→ SECCIÓN DE TEXTO:

# # # # #

# USOS PRINCIPALES DEL AGUA > Agricultura >  El Ejecutivo pide a la CHE que reserve 32 Hm3 de agua para el nuevo regadío

## Embalses

*El Ejecutivo pide a la CHE que reserve 32 Hm3 de agua para el nuevo regadío* 
11-11-2008 (Diario de Noticias)Diario de Noticias

El Gobierno de Navarra ha solicitado a la Confederación Hidrográfica del Ebro la reserva de 32 hectómetros cúbicos de agua anuales en el futuro embalse de Riomayor, en el término de Allo, y su inscripción en el Registro de Aguas para la puesta en marcha de la futura Área Regable de Tierra Estella .

El Ejecutivo foral ha solicitado, además, que esta reserva de aguas sea incluida en Plan Hidrológico de la Demarcación Hidrográfica del Ebro, que actualmente está en proceso de redacción. Estos trámites, según el Gobierno de Navarra, son necesarios para el desarrollo de la futura Zona Regable de Tierra Estella, un proyecto recogido en el Plan Navarra 2012 que fue incluido en el Plan de Regadíos de la Comunidad Foral el pasado 27 de octubre.

# # # # #

→ FILAS ALMACENADAS:
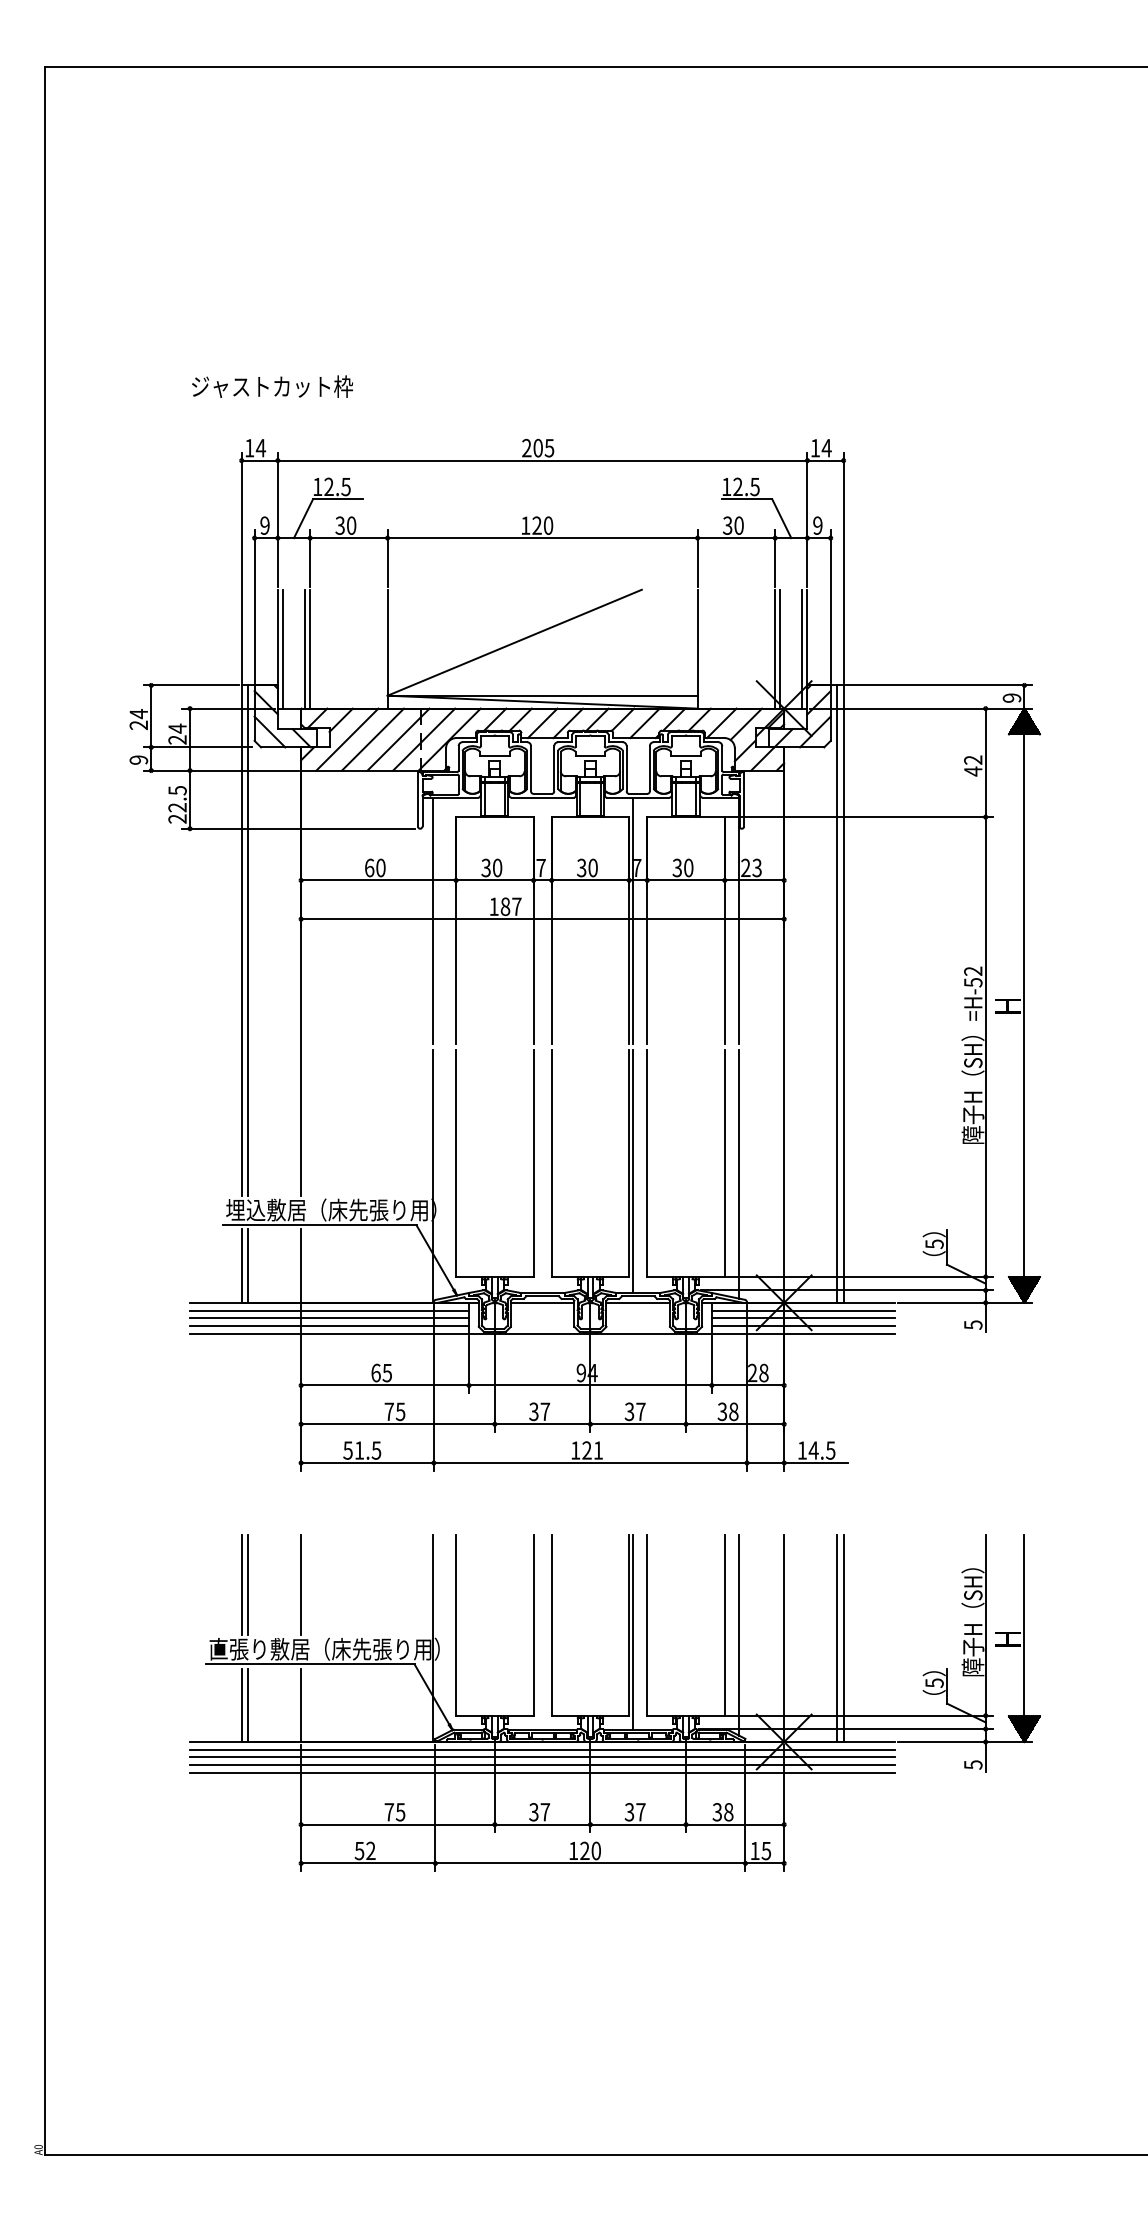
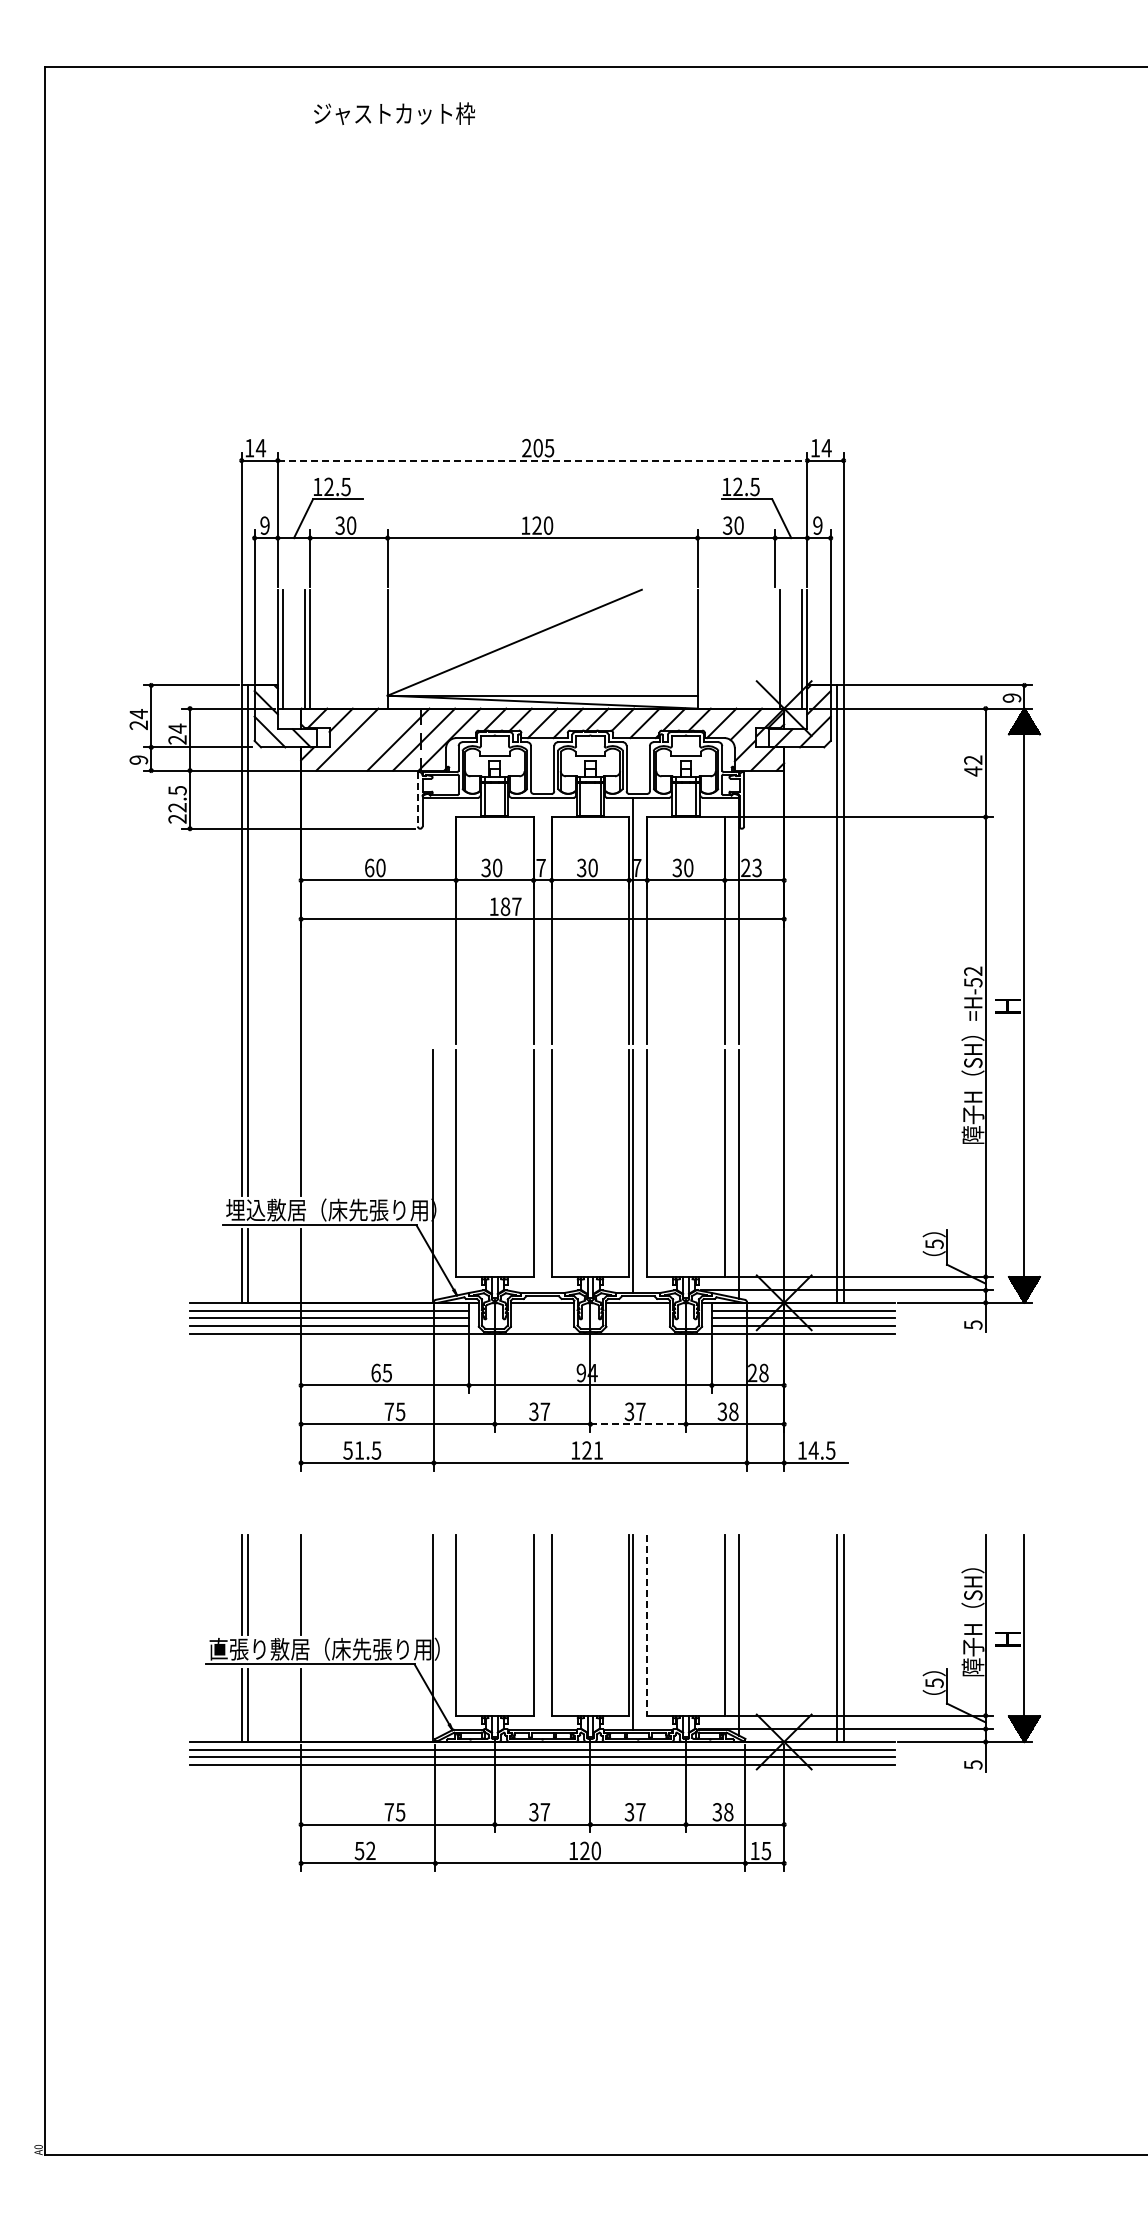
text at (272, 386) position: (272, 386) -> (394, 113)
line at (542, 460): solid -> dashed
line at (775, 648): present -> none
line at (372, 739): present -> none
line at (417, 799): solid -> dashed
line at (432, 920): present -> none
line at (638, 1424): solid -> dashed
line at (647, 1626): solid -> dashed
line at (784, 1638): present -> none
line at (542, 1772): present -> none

# # # # #

→ REQUISITOS DE LA TAREA: Según la noticia sobre el nuevo regadío, ¿en qué futuro embalse solicita el Gobierno de Navarra la reserva de agua?

→ RESULTADO DE LA TAREA: En el futuro embalse de Riomayor, en el término de Allo.